Let’s compare the ACA provisions with the new and proposed changes under Trumpcare (BCRA).
The Individual Mandate which under the ACA required everyone to have insurance or pay a tax penalty has been eliminated as of December 2017, the change taking effect in January 2018. The Congressional Budget Office stated they estimate that as a result of this order, there would be an additional thirteen million uninsured in the next ten years. Critics of the move cite that young healthy people now have little incentive to buy health insurance. Since insurance companies lose the pool of healthy insured, their payouts will be higher as those that remain insured do so because they need medical care. It is anticipated that the cost of health insurance will then rise.
Additionally, it is forecasted that since preventive care or care for chronic conditions will be reduced for those that have no insurance, this could lead to a health crisis down the line.
Employer Mandate – The ACA states that employers with at least fifty employees are required to offer health insurance to their workers. Under the BCRA proposal, the requirement would be eliminated.
Coverage of pre-existing conditions – The ACA prohibits insurers from excluding or charging more for insuring those who have pre-existing conditions. The same is true with the BCRA bill. However, insurance companies would receive funding to cover unexpected losses as a result of this requirement
Assistance for out of pocket expenses – Obamacare subsidizes expenses such as co-insurance and co-pays for those earning up to 400% of the Federal Poverty Level. Additional assistance is provided for those earning up to 250% of the Federal Poverty Level. Under the BCRA bill, cost assistance would not be as generous, and tax credits would be offered to those who make up to 350% of the FPL.

*What to do*. Print the entire passage comparing the ACA with Trumpcare (BCRA) word for word.

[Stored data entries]
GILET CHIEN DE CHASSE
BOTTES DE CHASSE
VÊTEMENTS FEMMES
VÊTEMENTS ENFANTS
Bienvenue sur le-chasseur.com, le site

...

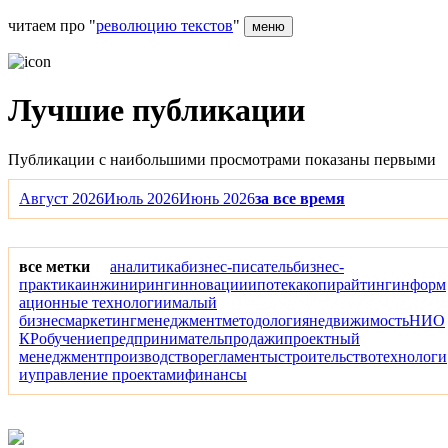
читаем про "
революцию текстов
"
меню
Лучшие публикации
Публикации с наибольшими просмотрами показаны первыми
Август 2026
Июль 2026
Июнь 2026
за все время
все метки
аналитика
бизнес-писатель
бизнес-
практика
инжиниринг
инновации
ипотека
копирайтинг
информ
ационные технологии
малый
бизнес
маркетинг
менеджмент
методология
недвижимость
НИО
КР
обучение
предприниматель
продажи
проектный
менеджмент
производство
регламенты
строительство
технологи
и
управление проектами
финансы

*Exercise result*.
Let’s compare the ACA provisions with the new and proposed changes under Trumpcare (BCRA).
The Individual Mandate which under the ACA required everyone to have insurance or pay a tax penalty has been eliminated as of December 2017, the change taking effect in January 2018. The Congressional Budget Office stated they estimate that as a result of this order, there would be an additional thirteen million uninsured in the next ten years. Critics of the move cite that young healthy people now have little incentive to buy health insurance. Since insurance companies lose the pool of healthy insured, their payouts will be higher as those that remain insured do so because they need medical care. It is anticipated that the cost of health insurance will then rise.
Additionally, it is forecasted that since preventive care or care for chronic conditions will be reduced for those that have no insurance, this could lead to a health crisis down the line.
Employer Mandate – The ACA states that employers with at least fifty employees are required to offer health insurance to their workers. Under the BCRA proposal, the requirement would be eliminated.
Coverage of pre-existing conditions – The ACA prohibits insurers from excluding or charging more for insuring those who have pre-existing conditions. The same is true with the BCRA bill. However, insurance companies would receive funding to cover unexpected losses as a result of this requirement
Assistance for out of pocket expenses – Obamacare subsidizes expenses such as co-insurance and co-pays for those earning up to 400% of the Federal Poverty Level. Additional assistance is provided for those earning up to 250% of the Federal Poverty Level. Under the BCRA bill, cost assistance would not be as generous, and tax credits would be offered to those who make up to 350% of the FPL.